→ What is required
Without the pictures, copy all the entries below exactly.

→ Records from a collection

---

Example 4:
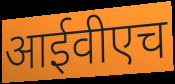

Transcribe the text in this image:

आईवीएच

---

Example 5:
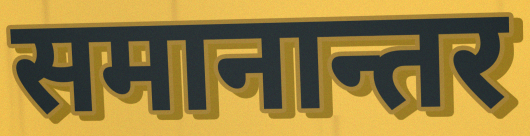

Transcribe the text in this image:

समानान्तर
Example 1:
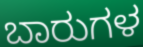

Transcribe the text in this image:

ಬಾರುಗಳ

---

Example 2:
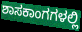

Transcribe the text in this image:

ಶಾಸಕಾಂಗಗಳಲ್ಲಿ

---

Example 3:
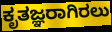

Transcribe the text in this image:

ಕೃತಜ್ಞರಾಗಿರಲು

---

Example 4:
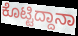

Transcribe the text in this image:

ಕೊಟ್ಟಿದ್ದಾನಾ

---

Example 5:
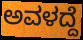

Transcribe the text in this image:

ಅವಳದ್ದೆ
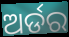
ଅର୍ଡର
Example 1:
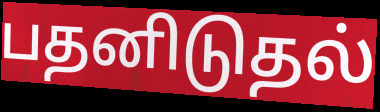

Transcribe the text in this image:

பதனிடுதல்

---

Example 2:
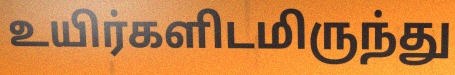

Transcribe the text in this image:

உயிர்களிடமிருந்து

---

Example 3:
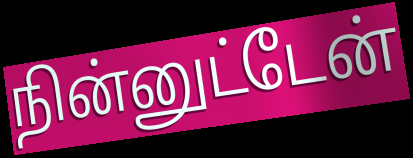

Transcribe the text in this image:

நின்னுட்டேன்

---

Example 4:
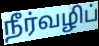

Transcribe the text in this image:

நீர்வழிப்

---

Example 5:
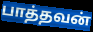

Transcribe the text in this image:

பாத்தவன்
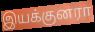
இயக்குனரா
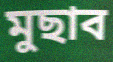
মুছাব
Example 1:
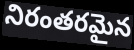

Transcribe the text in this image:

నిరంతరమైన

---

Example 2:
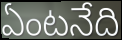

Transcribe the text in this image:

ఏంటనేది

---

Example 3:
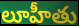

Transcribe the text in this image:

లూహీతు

→ Task output
---

Example 4:

Transcribe the text in this image:

आईवीएच

---

Example 5:

Transcribe the text in this image:

समानान्तर
Example 1:

Transcribe the text in this image:

ಬಾರುಗಳ

---

Example 2:

Transcribe the text in this image:

ಶಾಸಕಾಂಗಗಳಲ್ಲಿ

---

Example 3:

Transcribe the text in this image:

ಕೃತಜ್ಞರಾಗಿರಲು

---

Example 4:

Transcribe the text in this image:

ಕೊಟ್ಟಿದ್ದಾನಾ

---

Example 5:

Transcribe the text in this image:

ಅವಳದ್ದೆ
ଅର୍ଡର
Example 1:

Transcribe the text in this image:

பதனிடுதல்

---

Example 2:

Transcribe the text in this image:

உயிர்களிடமிருந்து

---

Example 3:

Transcribe the text in this image:

நின்னுட்டேன்

---

Example 4:

Transcribe the text in this image:

நீர்வழிப்

---

Example 5:

Transcribe the text in this image:

பாத்தவன்
இயக்குனரா
মুছাব
Example 1:

Transcribe the text in this image:

నిరంతరమైన

---

Example 2:

Transcribe the text in this image:

ఏంటనేది

---

Example 3:

Transcribe the text in this image:

లూహీతు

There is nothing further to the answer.